Communicates with Influence
Communicates clearly;
Listens, understands and adapts to audience; and
Negotiates persuasively.
Job Specific Requirements
Demonstrated experience and education relevant to the role.
HOW TO APPLY
Applicants will need to apply ONLINE via our website.
Applicants will be asked to submit a maximum 800 word pitch outlining their skills and experience for the
role on offer along with a comprehensive resume detailing their work history.
Applicants are encouraged to consider the capabilities when preparing their application, as this
will form the basis of selection assessment. For more information and tips on applying for jobs in
the Public Service, search ‘Joining the APS’ at www.apsc.gov.au.
You may receive a SMS requesting you to complete online testing. Please ensure you complete
this as your application will not be progressed otherwise.
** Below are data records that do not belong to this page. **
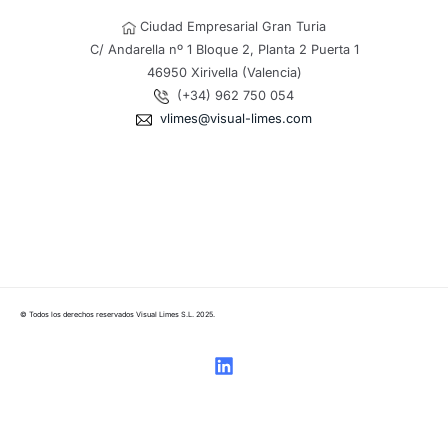
Ciudad Empresarial Gran Turia
C/ Andarella nº 1 Bloque 2, Planta 2 Puerta 1
46950 Xirivella (Valencia)
(+34) 962 750 054
vlimes@visual-limes.com
© Todos los derechos reservados Visual Limes S.L. 2025.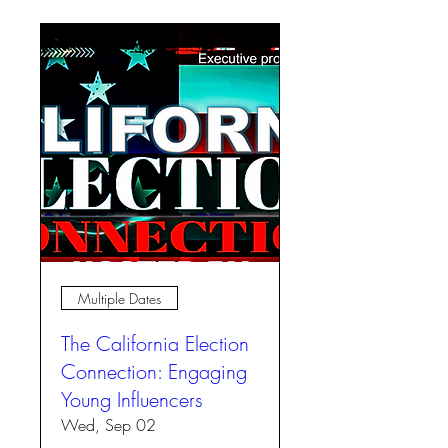
Multiple Dates
The California Election
Connection: Engaging
Young Influencers
Wed, Sep 02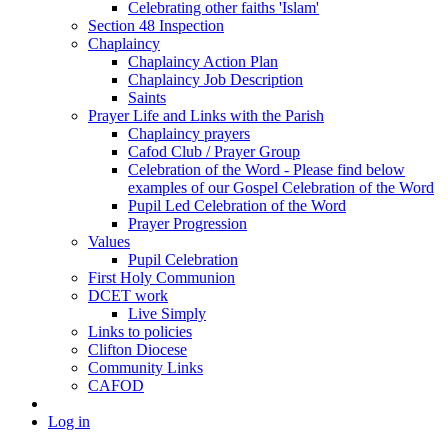
Celebrating other faiths 'Islam'
Section 48 Inspection
Chaplaincy
Chaplaincy Action Plan
Chaplaincy Job Description
Saints
Prayer Life and Links with the Parish
Chaplaincy prayers
Cafod Club / Prayer Group
Celebration of the Word - Please find below
examples of our Gospel Celebration of the Word
Pupil Led Celebration of the Word
Prayer Progression
Values
Pupil Celebration
First Holy Communion
DCET work
Live Simply
Links to policies
Clifton Diocese
Community Links
CAFOD
Log in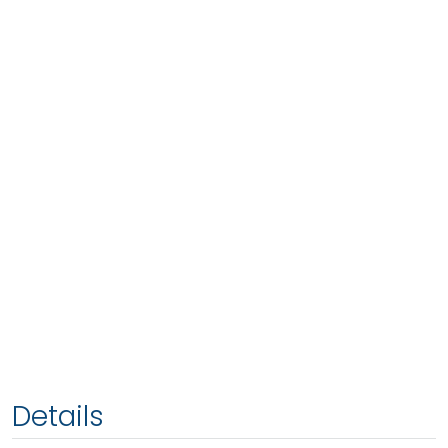
Details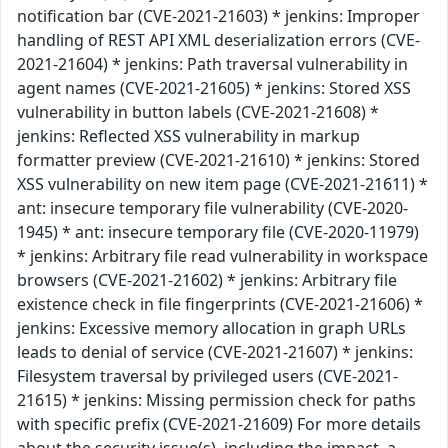
notification bar (CVE-2021-21603) * jenkins: Improper
handling of REST API XML deserialization errors (CVE-
2021-21604) * jenkins: Path traversal vulnerability in
agent names (CVE-2021-21605) * jenkins: Stored XSS
vulnerability in button labels (CVE-2021-21608) *
jenkins: Reflected XSS vulnerability in markup
formatter preview (CVE-2021-21610) * jenkins: Stored
XSS vulnerability on new item page (CVE-2021-21611) *
ant: insecure temporary file vulnerability (CVE-2020-
1945) * ant: insecure temporary file (CVE-2020-11979)
* jenkins: Arbitrary file read vulnerability in workspace
browsers (CVE-2021-21602) * jenkins: Arbitrary file
existence check in file fingerprints (CVE-2021-21606) *
jenkins: Excessive memory allocation in graph URLs
leads to denial of service (CVE-2021-21607) * jenkins:
Filesystem traversal by privileged users (CVE-2021-
21615) * jenkins: Missing permission check for paths
with specific prefix (CVE-2021-21609) For more details
about the security issue(s), including the impact, a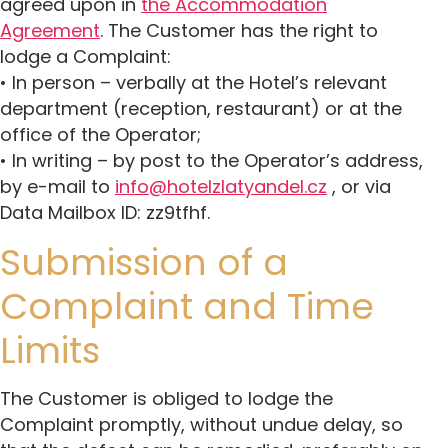
agreed upon in
the Accommodation
Agreement
. The Customer has the right to
lodge a Complaint:
• In person – verbally at the Hotel’s relevant
department (reception, restaurant) or at the
office of the Operator;
• In writing – by post to the Operator’s address,
by e-mail to
info@hotelzlatyandel.cz
, or via
Data Mailbox ID: zz9tfhf.
Submission of a
Complaint and Time
Limits
The Customer is obliged to lodge the
Complaint promptly, without undue delay, so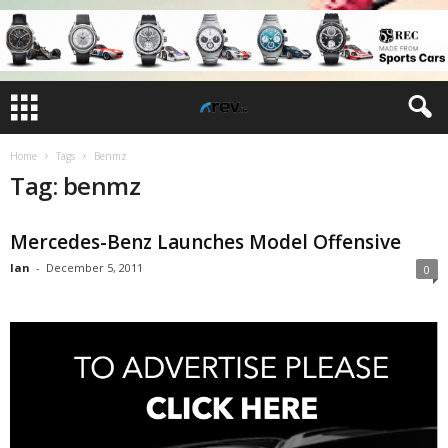
Home
Tags
Benmz
Tag: benmz
Mercedes-Benz Launches Model Offensive
Ian
-
December 5, 2011
0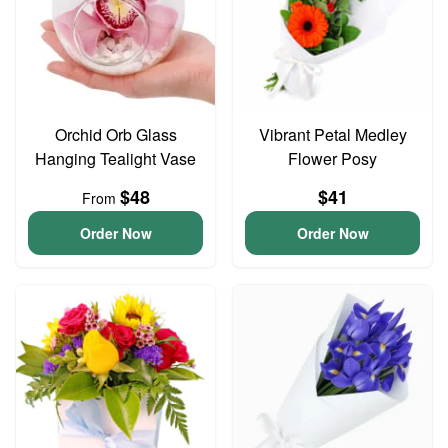
Orchid Orb Glass
Vibrant Petal Medley
Hanging Tealight Vase
Flower Posy
$48
$41
From
Order Now
Order Now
APPLICATIONS CLOSE: Monday 28 October 2024
ELIGIBILITY
Candidates must be Australian citizens.
The successful candidate will be required to obtain and maintain the highest-level security clearance.
REASONABLE ADJUSTMENTS
All requests for reasonable adjustments will be considered and managed in consultation with you. We will
continue to ask you if you require reasonable adjustments at each stage of the process. If you are successful
in gaining employment, reasonable adjustments can also be made available to you in performing your role.
WHAT HAPPENS NEXT?
You may receive a SMS requesting you to complete online testing. Please ensure you complete this as your
application will not be progressed otherwise.
Please do not tell anyone about your application with our organisation at this stage of the process as doing
so may harm your suitability for employment with us.
A merit list will be established for candidates who are suitable and will remain valid for a period of 18
months.
We thank you for the time and effort you have put into your application; however, we are unfortunately
unable to provide feedback to unsuccessful candidates.